_Document passage_.
Chapter Summary

Chapter Summary

Key Points

• 1.

  Build constellations systematically. Use qam_constellation(M) for rectangular QAM and psk_constellation(M) for constant-envelope PSK. Always normalize to unit energy ($E_s = 1$) for consistent SNR calculations. Gray coding ensures $P_b \approx P_s / \log_2 M$ at moderate SNR.

• 2.

  Simulate BER with statistical rigor. Run until at least 100 errors per SNR point. Report Clopper-Pearson confidence intervals. Always validate against a known theoretical result (BPSK AWGN: $P_b = Q(\sqrt{2E_b/N_0})$) before simulating complex systems.

• 3.

  The matched filter is optimal for AWGN. The matched filter $h(t) = s^*(T-t)$ maximizes output SNR to $2E_s/N_0$ by the Cauchy-Schwarz inequality. It is equivalent to a correlator receiver and forms a sufficient statistic for ML detection.

• 4.

  Higher-order modulation trades SNR for throughput. Going from QPSK to 16-QAM doubles the bits per symbol but costs about 3.8 dB in required $E_b/N_0$. Adaptive modulation selects the best trade-off based on current channel quality.

• 5.

  Vectorize everything in NumPy. Process all symbols in parallel using broadcasting: np.abs(rx[:, None] - const[None, :]) computes all distances at once. This gives 100-1000x speedup over Python loops and is essential for large-scale BER simulations.

_Goal 1_. Set down the chapter summary word for word, starting with "Higher-order modulation trades" and going on through "large-scale BER simulations.".
_Goal 2_. Do these statements agree with the chapter summary? Mark each yes or no and quote the words that decide it. (a) A BER simulation should run until at least 100 errors per SNR point. (b) Going from QPSK to 16-QAM triples the bits per symbol. (c) Vectorizing in NumPy gives about a 10x speedup over Python loops.
Rely only on the chapter summary for these tasks.

(Saved data entries)

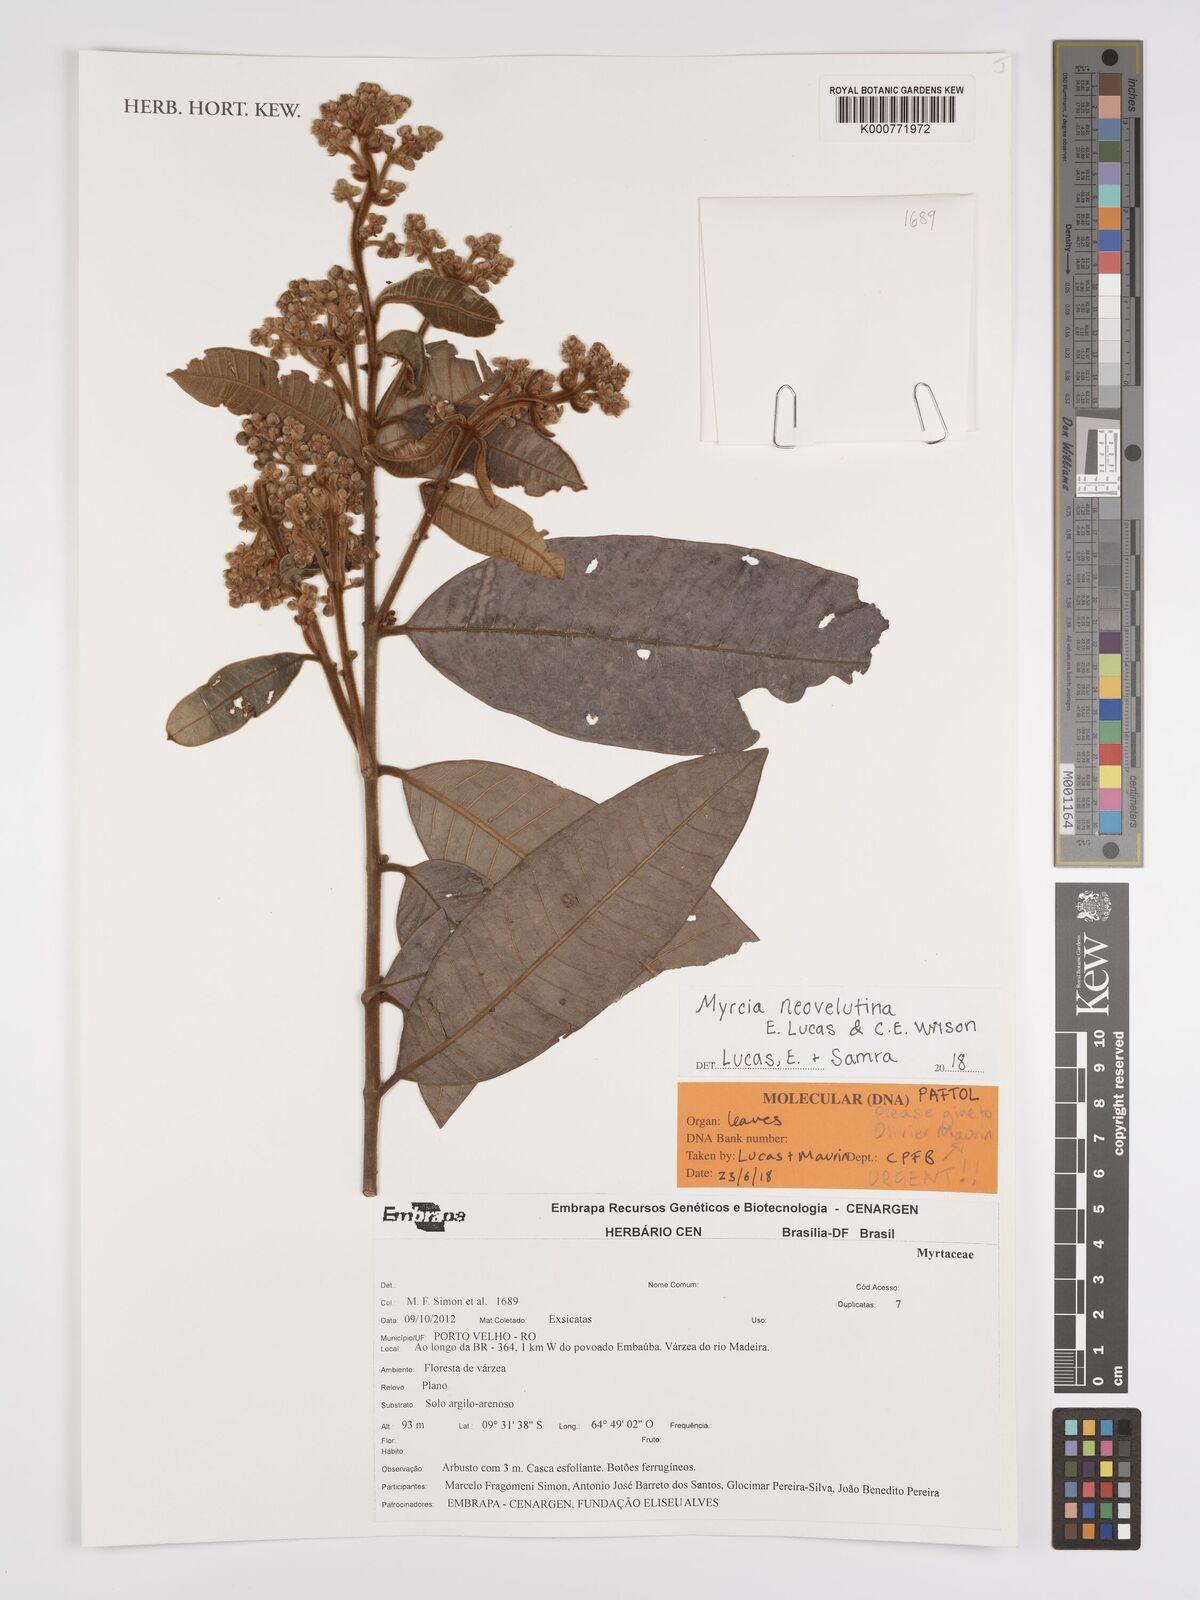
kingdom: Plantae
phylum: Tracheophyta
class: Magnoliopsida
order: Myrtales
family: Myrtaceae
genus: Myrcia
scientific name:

_Exercise output 1_.
Higher-order modulation trades SNR for throughput. Going from QPSK to 16-QAM doubles the bits per symbol but costs about 3.8 dB in required $E_b/N_0$. Adaptive modulation selects the best trade-off based on current channel quality.

• 5.

  Vectorize everything in NumPy. Process all symbols in parallel using broadcasting: np.abs(rx[:, None] - const[None, :]) computes all distances at once. This gives 100-1000x speedup over Python loops and is essential for large-scale BER simulations.

_Exercise output 2_.
(a) Yes: "Run until at least 100 errors per SNR point."
(b) No: "Going from QPSK to 16-QAM doubles the bits per symbol"
(c) No: "This gives 100-1000x speedup over Python loops"